SOURCE MATERIAL.
---

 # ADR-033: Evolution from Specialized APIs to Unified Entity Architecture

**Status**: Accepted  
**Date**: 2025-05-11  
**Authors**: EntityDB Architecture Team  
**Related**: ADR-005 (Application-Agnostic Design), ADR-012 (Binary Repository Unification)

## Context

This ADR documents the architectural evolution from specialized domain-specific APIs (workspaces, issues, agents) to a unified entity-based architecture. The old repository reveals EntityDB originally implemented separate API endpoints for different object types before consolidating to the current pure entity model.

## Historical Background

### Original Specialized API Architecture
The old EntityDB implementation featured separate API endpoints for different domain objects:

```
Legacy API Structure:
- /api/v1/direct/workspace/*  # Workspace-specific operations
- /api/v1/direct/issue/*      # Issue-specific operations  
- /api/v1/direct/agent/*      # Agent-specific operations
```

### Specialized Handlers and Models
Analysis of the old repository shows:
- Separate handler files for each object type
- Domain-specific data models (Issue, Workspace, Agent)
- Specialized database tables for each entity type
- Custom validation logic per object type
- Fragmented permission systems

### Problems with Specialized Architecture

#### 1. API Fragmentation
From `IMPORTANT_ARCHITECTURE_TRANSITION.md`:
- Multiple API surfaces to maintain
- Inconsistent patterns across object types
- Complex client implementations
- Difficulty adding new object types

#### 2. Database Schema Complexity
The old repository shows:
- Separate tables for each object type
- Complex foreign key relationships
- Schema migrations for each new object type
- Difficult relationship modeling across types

---

WORK INSTRUCTIONS.
Give back the whole listing. Match it exactly.

YOUR SOLUTION.
 # ADR-033: Evolution from Specialized APIs to Unified Entity Architecture

**Status**: Accepted  
**Date**: 2025-05-11  
**Authors**: EntityDB Architecture Team  
**Related**: ADR-005 (Application-Agnostic Design), ADR-012 (Binary Repository Unification)

## Context

This ADR documents the architectural evolution from specialized domain-specific APIs (workspaces, issues, agents) to a unified entity-based architecture. The old repository reveals EntityDB originally implemented separate API endpoints for different object types before consolidating to the current pure entity model.

## Historical Background

### Original Specialized API Architecture
The old EntityDB implementation featured separate API endpoints for different domain objects:

```
Legacy API Structure:
- /api/v1/direct/workspace/*  # Workspace-specific operations
- /api/v1/direct/issue/*      # Issue-specific operations  
- /api/v1/direct/agent/*      # Agent-specific operations
```

### Specialized Handlers and Models
Analysis of the old repository shows:
- Separate handler files for each object type
- Domain-specific data models (Issue, Workspace, Agent)
- Specialized database tables for each entity type
- Custom validation logic per object type
- Fragmented permission systems

### Problems with Specialized Architecture

#### 1. API Fragmentation
From `IMPORTANT_ARCHITECTURE_TRANSITION.md`:
- Multiple API surfaces to maintain
- Inconsistent patterns across object types
- Complex client implementations
- Difficulty adding new object types

#### 2. Database Schema Complexity
The old repository shows:
- Separate tables for each object type
- Complex foreign key relationships
- Schema migrations for each new object type
- Difficult relationship modeling across types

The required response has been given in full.